Fungal Natural Products: Engineering Biosynthetic Pathways to Deliver Novel Bioactive Compounds

Natural products research plays a vital role in scientific endeavour leading to novel bioactive compounds for use in crop science and the pharmaceutical industry. Exploration of fungal cultures has been particularly fruitful in the discovery of key pharmaceuticals such as antibiotics (penicillin) and cholesterol lowering drugs (lovastatin) as well as leads in agriculture (e.g. strobilurin, an inspiration for the commercially important antifungal compound azoxystrobin). In addition, biosynthetic studies on fungal natural products are providing fascinating insights into genetics and enzymology with the prospect of manipulating pathways to provide new bioactive products cleanly and efficiently.

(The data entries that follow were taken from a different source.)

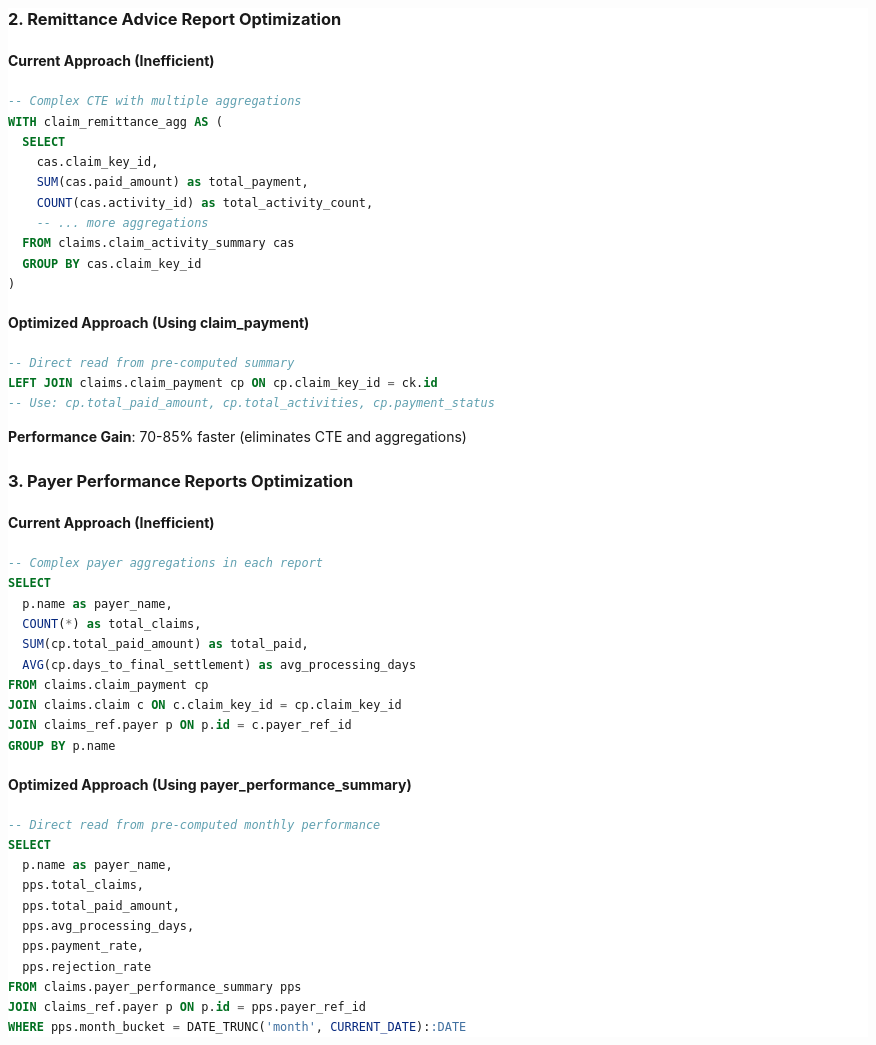 ### 2. **Remittance Advice Report Optimization**

#### Current Approach (Inefficient)
```sql
-- Complex CTE with multiple aggregations
WITH claim_remittance_agg AS (
  SELECT 
    cas.claim_key_id,
    SUM(cas.paid_amount) as total_payment,
    COUNT(cas.activity_id) as total_activity_count,
    -- ... more aggregations
  FROM claims.claim_activity_summary cas
  GROUP BY cas.claim_key_id
)
```

#### Optimized Approach (Using claim_payment)
```sql
-- Direct read from pre-computed summary
LEFT JOIN claims.claim_payment cp ON cp.claim_key_id = ck.id
-- Use: cp.total_paid_amount, cp.total_activities, cp.payment_status
```

**Performance Gain**: 70-85% faster (eliminates CTE and aggregations)

### 3. **Payer Performance Reports Optimization**

#### Current Approach (Inefficient)
```sql
-- Complex payer aggregations in each report
SELECT 
  p.name as payer_name,
  COUNT(*) as total_claims,
  SUM(cp.total_paid_amount) as total_paid,
  AVG(cp.days_to_final_settlement) as avg_processing_days
FROM claims.claim_payment cp
JOIN claims.claim c ON c.claim_key_id = cp.claim_key_id
JOIN claims_ref.payer p ON p.id = c.payer_ref_id
GROUP BY p.name
```

#### Optimized Approach (Using payer_performance_summary)
```sql
-- Direct read from pre-computed monthly performance
SELECT 
  p.name as payer_name,
  pps.total_claims,
  pps.total_paid_amount,
  pps.avg_processing_days,
  pps.payment_rate,
  pps.rejection_rate
FROM claims.payer_performance_summary pps
JOIN claims_ref.payer p ON p.id = pps.payer_ref_id
WHERE pps.month_bucket = DATE_TRUNC('month', CURRENT_DATE)::DATE
```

This project will focus on the maleidrides, an important family of polyketide-derived natural products characterised by a medium-sized alicyclic ring with one or two fused maleic anhydride moieties e.g. byssochlamic acid (a nonadride assembled on a 9-membered ring core) and zopfiellin, an octadride (with an 8-membered central ring). They exhibit important bioactivities e.g. rubratoxin A has the potential to enhance anticancer immunity leading to tumour regression and cornexistin, a selective herbicide, inhibits the growth of weeds, but is not harmful to maize crops.
The maleidrides are biosynthesised via fascinating pathways which include regiochemical dimerisation reactions, controlled by the same unique set of maleidride enzymes (Angew. Chem. Int. Ed, 2016, 55, 6784). Initial variation is introduced by differing monomer chain lengths and saturation level, controlled by highly reducing polyketide synthases. Multiple dimerisation modes lead to diversity in the core primary maleidride cyclic structure, which then undergoes further tailoring, increasing the complexity of the mature compound. Tailoring reactions can include hydroxylation, gamma-hydroxybutenolide generation, and ring contraction. We will screen maleidride producing fungi to characterise their biosynthetic genes. Key steps in their biosynthetic pathways will be elucidated (e.g. the fascinating mechanism of ring contraction, Chem Sci, 2020, 11, 11570). A library of novel compounds will be generated using a range of techniques including gene knock-out, heterologous expression, biotransformations and late-stage chemical functionalisation and their bioactivities will be assessed.